The sentence marks a jarring fall from grace for the 50-year-old husband and father of three who grew up in country Western Australia and attended the prestigious Wesley College in South Perth as a boarder before graduating from The University of Western Australia with a commerce degree in 1986.
Mr Thompson worked for Dutch bank Rabobank based in Singapore from 2003 to 2006 and Hong Kong from 2006 to 2011, most recently as its head of liquidity and finance for Asia.
'My stomach churns'
He traded derivative products tied to the US dollar and Japanese yen Libor rates and was accused of entering into a scheme with several other Rabobank employees to influence the benchmark, used to set the rate on trillions of dollars of bonds and loans around the world, to the bank's advantage.
According to a 2014 indictment, Mr Thompson allegedly wrote to a colleague and asked them to "sneak your 3 [month] Libor down a cheeky 1 or 2 [basis points]" because "it will make a bit of diff for me".
Mr Thompson's lawyers argued the "conduct was widespread, condoned and well-known throughout the industry".
"Still to this day, I cannot say why I started making these requests," Mr Thompson said in court on Wednesday.
"However, I wish that I had stood up against this activity and not participated.
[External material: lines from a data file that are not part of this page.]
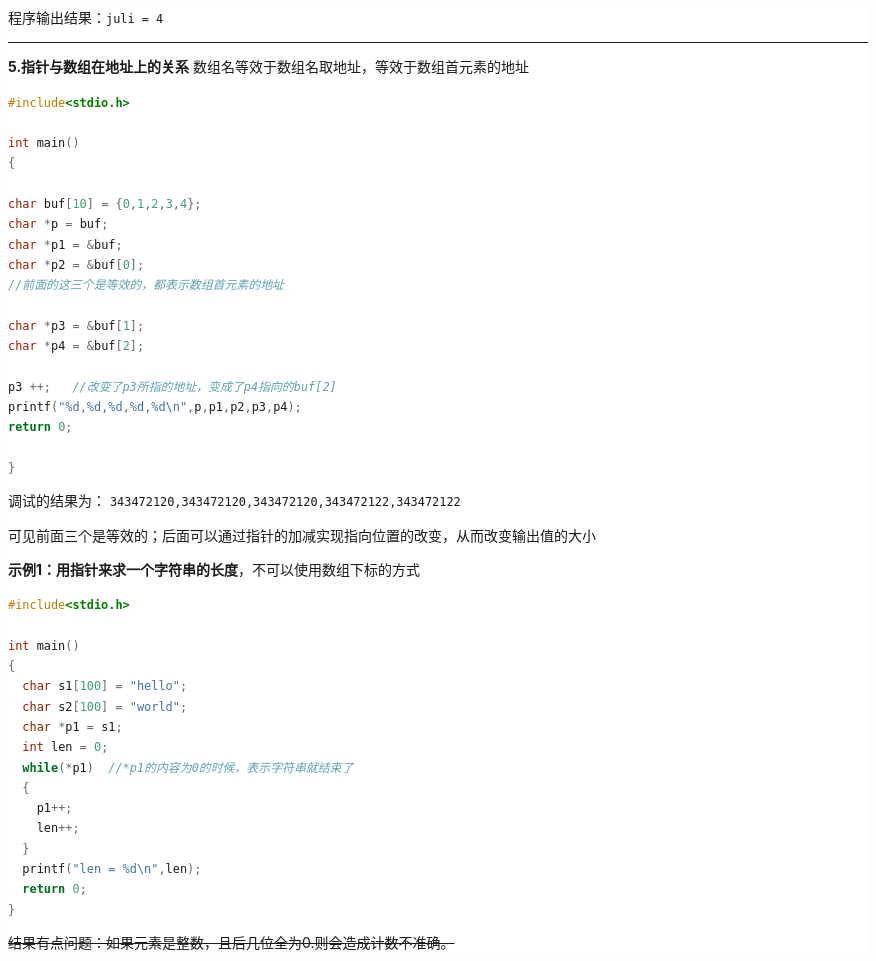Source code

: 程序输出结果：`juli = 4`

---


**5.指针与数组在地址上的关系**
数组名等效于数组名取地址，等效于数组首元素的地址

```c
#include<stdio.h>

int main()
{

char buf[10] = {0,1,2,3,4};
char *p = buf;
char *p1 = &buf;
char *p2 = &buf[0];
//前面的这三个是等效的，都表示数组首元素的地址

char *p3 = &buf[1];
char *p4 = &buf[2];

p3 ++;   //改变了p3所指的地址，变成了p4指向的buf[2]
printf("%d,%d,%d,%d,%d\n",p,p1,p2,p3,p4);
return 0;

}
```

调试的结果为：
`343472120,343472120,343472120,343472122,343472122`

可见前面三个是等效的；后面可以通过指针的加减实现指向位置的改变，从而改变输出值的大小

**示例1：用指针来求一个字符串的长度**，不可以使用数组下标的方式

```c
#include<stdio.h>

int main()
{
  char s1[100] = "hello";
  char s2[100] = "world";
  char *p1 = s1;
  int len = 0;
  while(*p1)  //*p1的内容为0的时候，表示字符串就结束了
  {
    p1++;
    len++;
  }
  printf("len = %d\n",len);
  return 0;
}
```
~~结果有点问题：如果元素是整数，且后几位全为0.则会造成计数不准确。~~
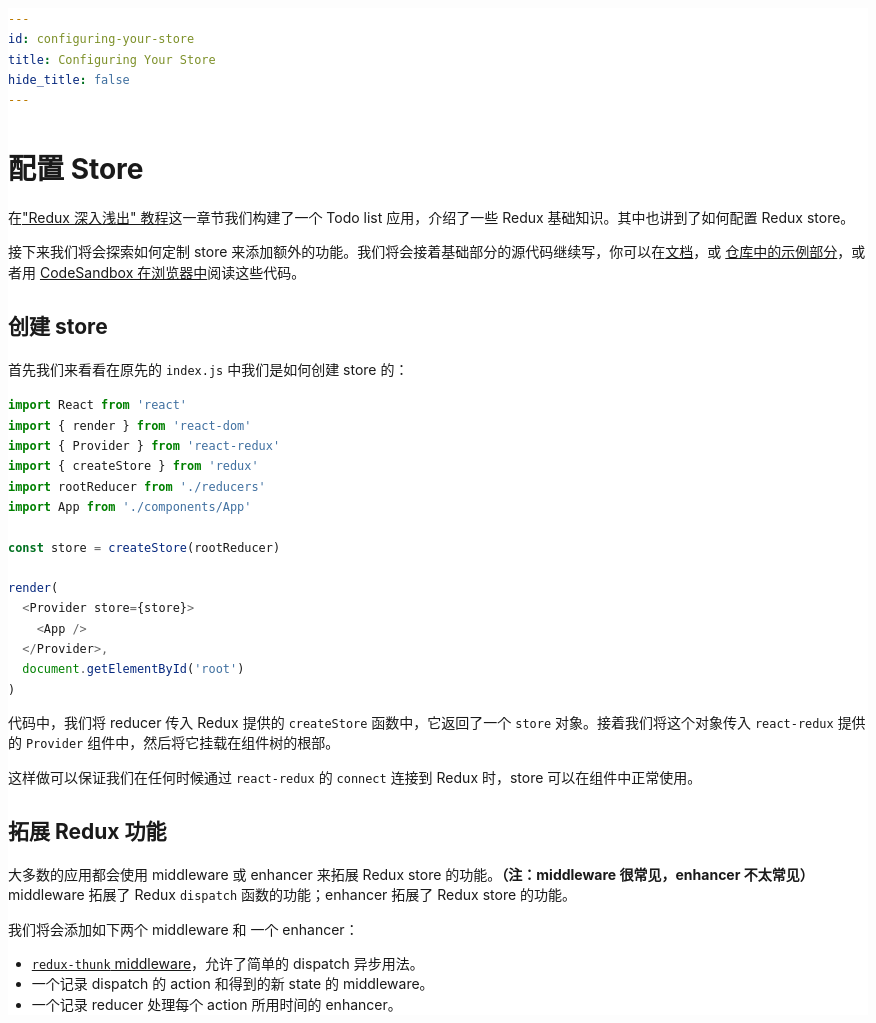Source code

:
 ```yaml
---
id: configuring-your-store
title: Configuring Your Store
hide_title: false
---
```


# 配置 Store

在["Redux 深入浅出" 教程](../tutorials/fundamentals/part-1-overview.md)这一章节我们构建了一个 Todo list 应用，介绍了一些 Redux 基础知识。其中也讲到了如何配置 Redux store。

接下来我们将会探索如何定制 store 来添加额外的功能。我们将会接着基础部分的源代码继续写，你可以在[文档](../tutorials/fundamentals/part-5-ui-and-react.md)，或 [仓库中的示例部分](https://github.com/reduxjs/redux-fundamentals-example-app/tree/checkpoint-5-uiAllActions)，或者用 [CodeSandbox 在浏览器中](https://codesandbox.io/s/github/reduxjs/redux-fundamentals-example-app/tree/checkpoint-5-uiAllActions/)阅读这些代码。

## 创建 store

首先我们来看看在原先的 `index.js` 中我们是如何创建 store 的：

```js
import React from 'react'
import { render } from 'react-dom'
import { Provider } from 'react-redux'
import { createStore } from 'redux'
import rootReducer from './reducers'
import App from './components/App'

const store = createStore(rootReducer)

render(
  <Provider store={store}>
    <App />
  </Provider>,
  document.getElementById('root')
)
```

代码中，我们将 reducer 传入 Redux 提供的 `createStore` 函数中，它返回了一个 `store` 对象。接着我们将这个对象传入 `react-redux` 提供的 `Provider` 组件中，然后将它挂载在组件树的根部。

这样做可以保证我们在任何时候通过 `react-redux` 的 `connect` 连接到 Redux 时，store 可以在组件中正常使用。

## 拓展 Redux 功能

大多数的应用都会使用 middleware 或 enhancer 来拓展 Redux store 的功能。**（注：middleware 很常见，enhancer 不太常见）** middleware 拓展了 Redux `dispatch` 函数的功能；enhancer 拓展了 Redux store 的功能。

我们将会添加如下两个 middleware 和 一个 enhancer：

- [`redux-thunk` middleware](https://github.com/reduxjs/redux-thunk)，允许了简单的 dispatch 异步用法。
- 一个记录 dispatch 的 action 和得到的新 state 的 middleware。
- 一个记录 reducer 处理每个 action 所用时间的 enhancer。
My stomach churns and I feel sick every time I read back over these emails, some of which I have read dozens of times over the past six years."
Health concerns
Mr Thompson faced up to 30 years' jail time after pleading guilty in July to a charge of conspiracy to commit wire fraud, but US prosecutors said federal sentencing guidelines called for 33 to 41 months in jail.
The seven other men sentenced as a result of the scandal received between one year and five-and-a-half-year jail terms.
US district court judge Jed Rakoff told the court Mr Thompson's health and the long distance that would separate him from his family in Perth, some of whom have their own health issues, meant a severe jail service was not warranted.
Judge Rakoff, who sentenced two other Rabobank traders to prison in March, has long been a critic of the sentencing guidelines, arguing they result in overly harsh sentences.
Mr Thompson's lawyers had argued he should receive community service or home detention in Perth rather than time in a US prison given his wife had suffered a heart attack, his middle son has a serious illness and he is the primary carer for his mother, who has long battled cancer.
Mr Thompson will return to Perth until beginning his sentence on February 6. Judge Rakoff recommended the sentence be served in a Los Angeles prison with a medical facility.
A spokesman for the Thompson family said they had "expressed gratitude for all the support they have received from their family and many friends during the last year or two that this case has been in the public eye".